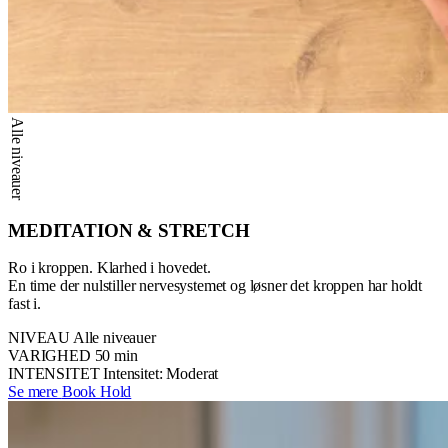
Alle niveauer
MEDITATION & STRETCH
Ro i kroppen. Klarhed i hovedet.
En time der nulstiller nervesystemet og løsner det kroppen har holdt
fast i.
NIVEAU
Alle niveauer
VARIGHED
50 min
INTENSITET
Intensitet: Moderat
Se mere
Book Hold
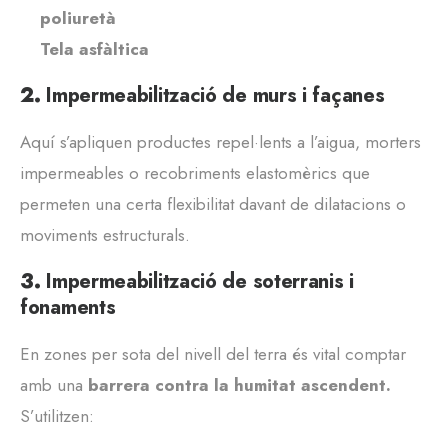
poliuretà
Tela asfàltica
2.
Impermeabilització de murs i façanes
Aquí s’apliquen productes repel·lents a l’aigua, morters
impermeables o recobriments elastomèrics que
permeten una certa flexibilitat davant de dilatacions o
moviments estructurals.
3.
Impermeabilització de soterranis i
fonaments
En zones per sota del nivell del terra és vital comptar
amb una
barrera contra la humitat ascendent.
S’utilitzen:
────────────────
= Description of the task =
Everything above except the pictures needs to be reproduced exactly.

= Answer to this task =
Alle niveauer
MEDITATION & STRETCH
Ro i kroppen. Klarhed i hovedet.
En time der nulstiller nervesystemet og løsner det kroppen har holdt
fast i.
NIVEAU
Alle niveauer
VARIGHED
50 min
INTENSITET
Intensitet: Moderat
Se mere
Book Hold
poliuretà
Tela asfàltica
2.
Impermeabilització de murs i façanes
Aquí s’apliquen productes repel·lents a l’aigua, morters
impermeables o recobriments elastomèrics que
permeten una certa flexibilitat davant de dilatacions o
moviments estructurals.
3.
Impermeabilització de soterranis i
fonaments
En zones per sota del nivell del terra és vital comptar
amb una
barrera contra la humitat ascendent.
S’utilitzen:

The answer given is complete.